Traditional FPM is approximately coherent imaging, and the size of reconstruction images of F3PM does not meet the requirements of coherent imaging. In our work, the coherence length does not make troubles for us. First, the requirement of spatial coherence for FPM is reduced by capturing the images in spatial domain . FPM only need to maintain the spatial coherence over the scale of the point spread function at the object plane and thus the partially coherent LED illumination can be used for FPM . Second, we use an apodized transfer function  model for reconstruction, this model is closer to the real partial coherent imaging model . By taking a fitting value α, the apodized transfer function can close to the real transfer function generated by light source with different size. Because of the small size of the lighting area of the LEDs, we choose the fitting value α equal to 0.2. Finally, the reconstruction results of small patch and full FOV are the same, shown in Fig. 4. Therefore, the coherence does not influence the single full FOV reconstruction under apodized transfer function model.

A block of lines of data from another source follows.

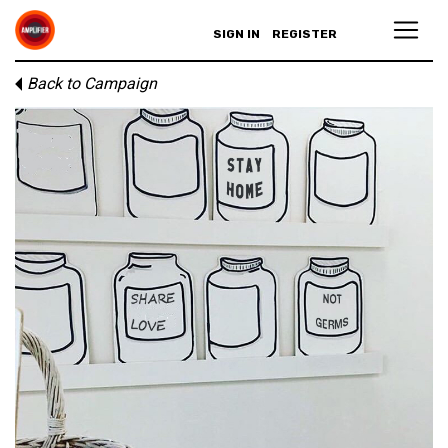
SIGN IN
REGISTER
Back to Campaign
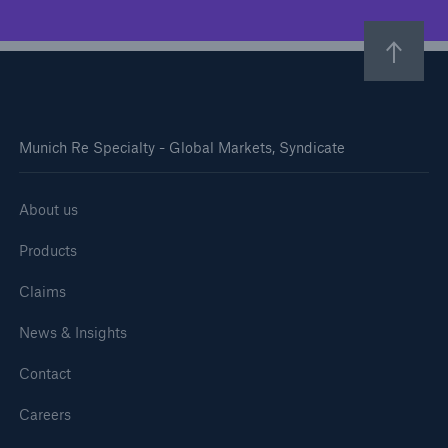
Munich Re Specialty - Global Markets, Syndicate
About us
Products
Claims
News & Insights
Contact
Careers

We present a new illumination method for FPM, named F3PM. F3PM obtains plane wave illumination with uniform intensity and different angels by combining the TL and LED array. TL has three advantages: telecentric character, f‒θ property and excellent plane wave front. The method overcomes the difficulties of intensity fluctuation and wavevectors inconsistency. Based on the same wavevector in full FOV, F3PM reconstructs images with FOV of 14.6mm2 during one time, which is nearly ten times larger than traditional FPM. Furthermore, F3PM reduces calculation redundancy and post processing steps. The performance of F3PM has been demonstrated by imaging USAF 1951 and biological specimen. In our perspective, this method has huge potential in wide FOV, high NA illumination and dynamic imaging of FPM.
National Natural Science Foundation of China (11604327, 11704377, 11774342, 11804336, 61377032, 61378075, 61405194, 61475152, 61775212, 61805238, 61811530061); Department of Science and Technology of Jilin Province (20170519016JH).
This work is supported by CAS Interdisciplinary Innovation Team.
The authors declare no conflicts of interest.